Task to carry out
Starting with the first line, output the data exactly, through to the last line.

Saved data entries
━━━━━━━━━━

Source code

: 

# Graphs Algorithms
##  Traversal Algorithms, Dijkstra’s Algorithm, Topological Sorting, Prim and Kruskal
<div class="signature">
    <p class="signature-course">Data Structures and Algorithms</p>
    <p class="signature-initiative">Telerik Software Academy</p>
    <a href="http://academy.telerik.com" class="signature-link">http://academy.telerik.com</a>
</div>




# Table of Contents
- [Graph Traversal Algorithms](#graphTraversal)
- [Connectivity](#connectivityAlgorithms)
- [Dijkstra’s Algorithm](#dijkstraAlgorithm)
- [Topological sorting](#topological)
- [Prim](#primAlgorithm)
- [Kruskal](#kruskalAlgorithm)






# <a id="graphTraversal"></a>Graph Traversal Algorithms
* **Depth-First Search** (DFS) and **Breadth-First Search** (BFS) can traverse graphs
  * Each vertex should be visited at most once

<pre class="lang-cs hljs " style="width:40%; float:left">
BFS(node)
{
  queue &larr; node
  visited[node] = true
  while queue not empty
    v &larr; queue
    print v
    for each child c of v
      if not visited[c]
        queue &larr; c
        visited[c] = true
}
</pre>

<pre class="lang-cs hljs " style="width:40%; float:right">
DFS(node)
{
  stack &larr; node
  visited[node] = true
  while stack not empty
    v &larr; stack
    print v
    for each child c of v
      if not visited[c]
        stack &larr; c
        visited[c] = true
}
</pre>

━━━━━━━━━━

Output of the exercise
Source code

: 

# Graphs Algorithms
##  Traversal Algorithms, Dijkstra’s Algorithm, Topological Sorting, Prim and Kruskal
<div class="signature">
    <p class="signature-course">Data Structures and Algorithms</p>
    <p class="signature-initiative">Telerik Software Academy</p>
    <a href="http://academy.telerik.com" class="signature-link">http://academy.telerik.com</a>
</div>




# Table of Contents
- [Graph Traversal Algorithms](#graphTraversal)
- [Connectivity](#connectivityAlgorithms)
- [Dijkstra’s Algorithm](#dijkstraAlgorithm)
- [Topological sorting](#topological)
- [Prim](#primAlgorithm)
- [Kruskal](#kruskalAlgorithm)






# <a id="graphTraversal"></a>Graph Traversal Algorithms
* **Depth-First Search** (DFS) and **Breadth-First Search** (BFS) can traverse graphs
  * Each vertex should be visited at most once

<pre class="lang-cs hljs " style="width:40%; float:left">
BFS(node)
{
  queue &larr; node
  visited[node] = true
  while queue not empty
    v &larr; queue
    print v
    for each child c of v
      if not visited[c]
        queue &larr; c
        visited[c] = true
}
</pre>

<pre class="lang-cs hljs " style="width:40%; float:right">
DFS(node)
{
  stack &larr; node
  visited[node] = true
  while stack not empty
    v &larr; stack
    print v
    for each child c of v
      if not visited[c]
        stack &larr; c
        visited[c] = true
}
</pre>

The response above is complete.